The Habs have locked up another one of their 2017 draft picks by signing defenceman Cale Fleury to a three-year, entry-level contract. Despite their stated commitment to providing contract information, financial terms of the deal were not disclosed.
Fleury was Montreal’s third-round pick (87th overall) in that draft class. He slid down the board due to the fact he played for a very bad team in Kootenay that year and his -61 rating that season wasn’t pretty, to say the least.

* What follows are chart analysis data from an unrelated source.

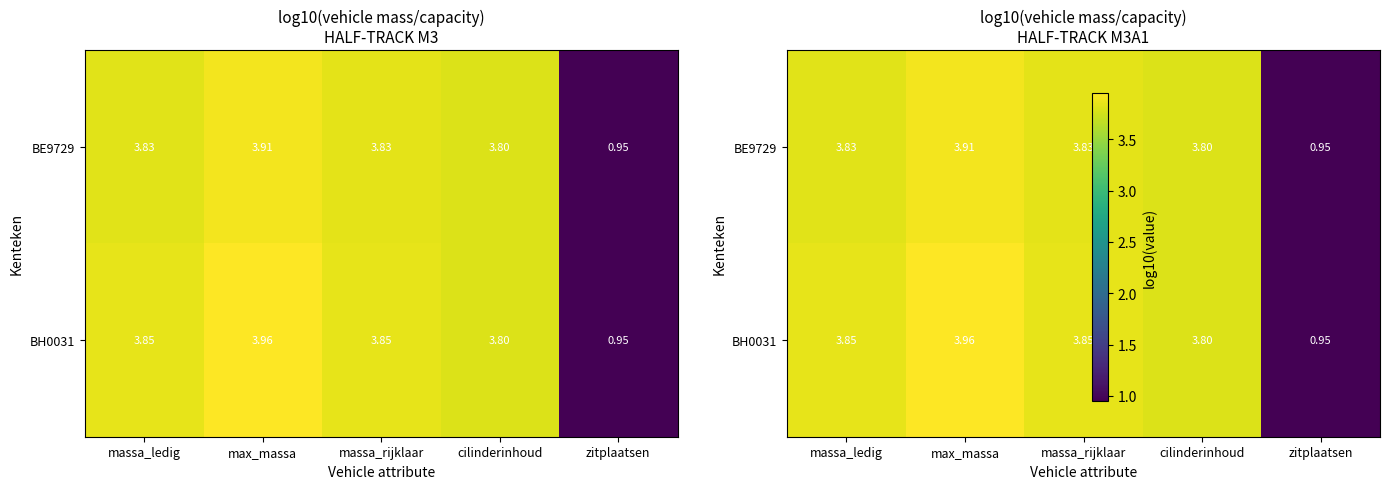

Between max_massa and zitplaatsen, which series saw the biggest shift?

BH0031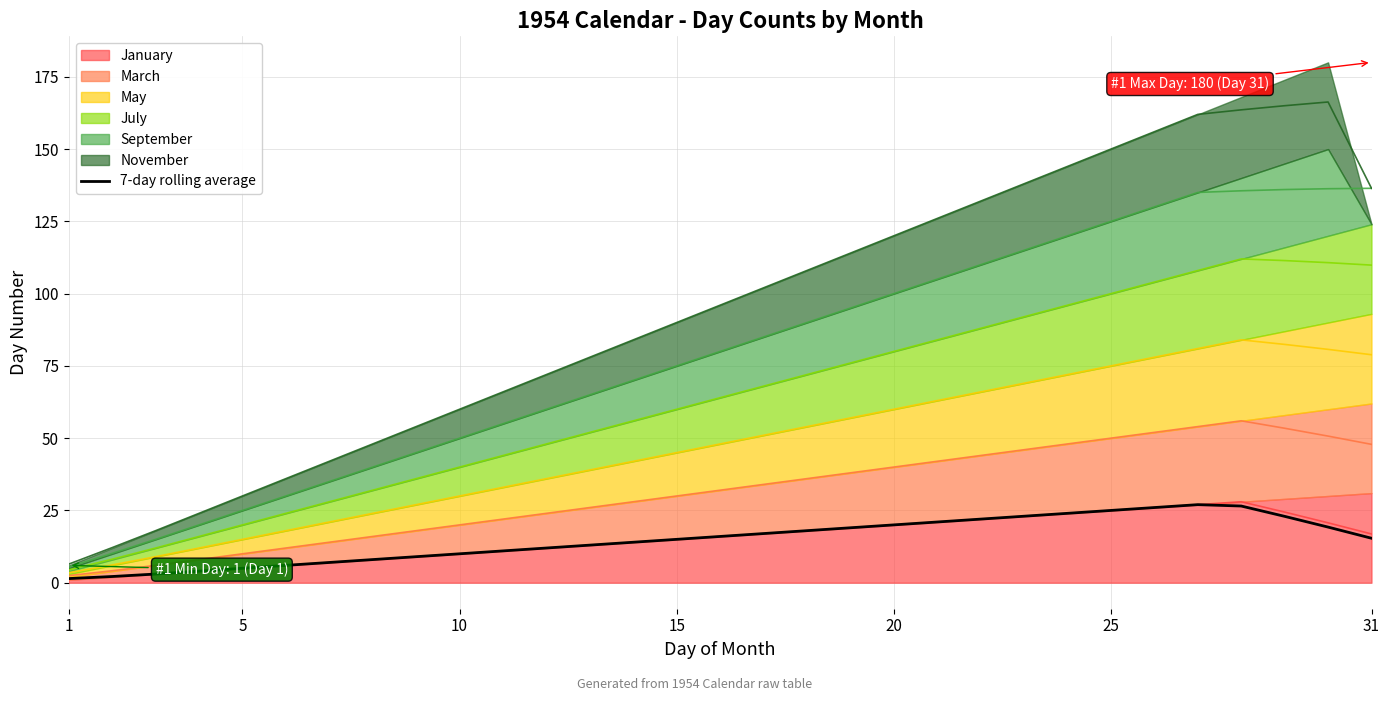

Which label corresponds to the smallest value in the chart?

1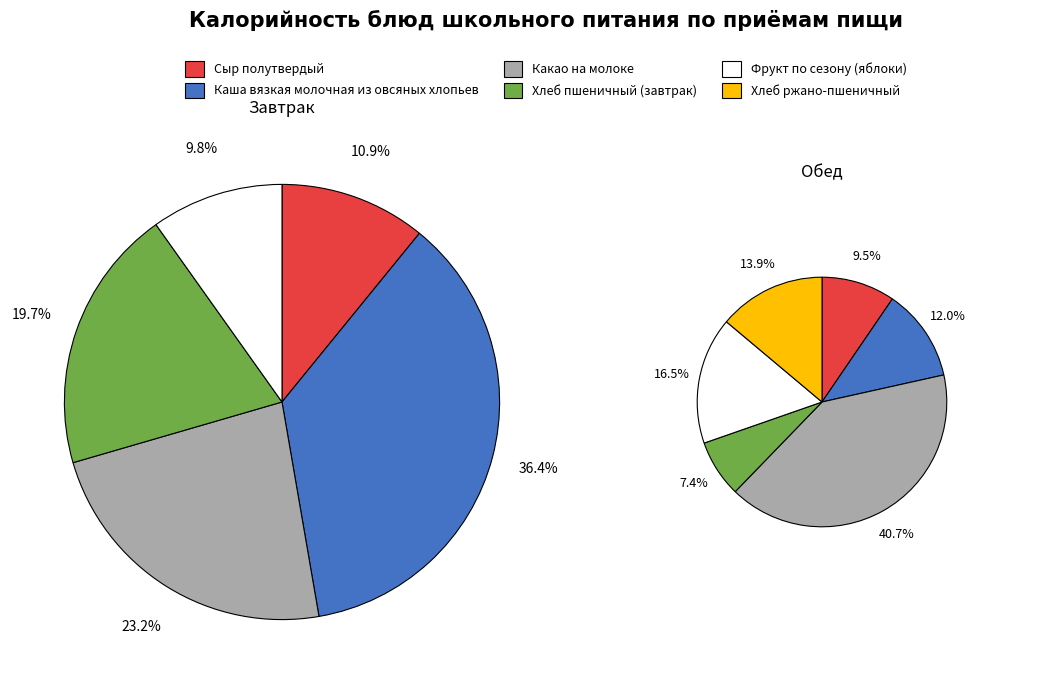

How many slices are in this pie chart?

5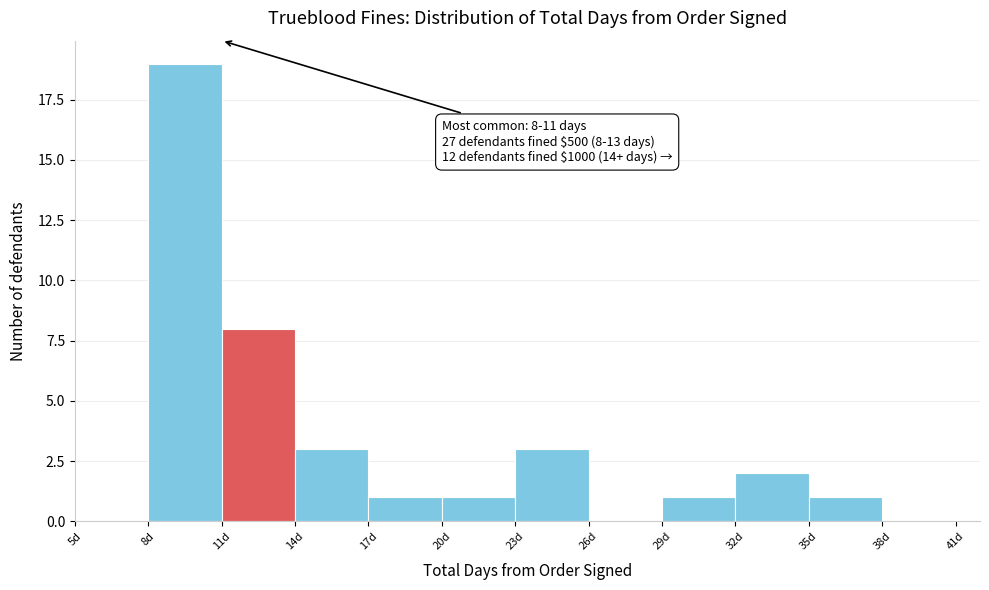

Over which range of the x-axis is the bar tallest?

8 to 11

Things went better for the 19-year-old last season, however. He started off well with the Ice before being dealt to Regina, who was hosting the Memorial Cup. He suited up in 51 regular season games with the Pats, collecting 41 points while adding four helpers in seven postseason contests and one assist in five games in the Memorial Cup.
While Fleury was eligible to return for another year of junior, the Canadiens feel that he’s best served starting his professional career now. As a late-1998 player, he’s eligible to turn pro now even though he will still be 19 for another month and a half.
Although he is 19, Fleury’s contract should not qualify to slide a year. Section 9.1(d)(1) of the CBA reads as follows (emphasis is mine):
In the event that an 18 year old or 19 year old Player signs an SPC with a Club but does not play at least ten (10) NHL Games in the first season under that SPC, the term of his SPC and his number of years in the Entry Level System shall be extended for a period of one (1) year, except that this automatic extension will not apply to a Player who is 19 according to Section 9.2 by virtue of turning 20 between September 16 and December 31 in the year in which he first signs an SPC.
(Section 9.2 mentions that September 15th is the date used to determine players’ age for the purposes of signing a contract.)
As Fleury turns 20 between September 16 and December 31 in the year he signed and is 19 under the Section 9.2 definition for determining his age, he falls into the category where the automatic extension does not apply. This differs from Nikita Scherbak (a December 30 birthdate) as Scherbak signed at 18, not 19. Same with Brett Lernout (September 24) as he signed at 18, not 19 which allowed for the slide.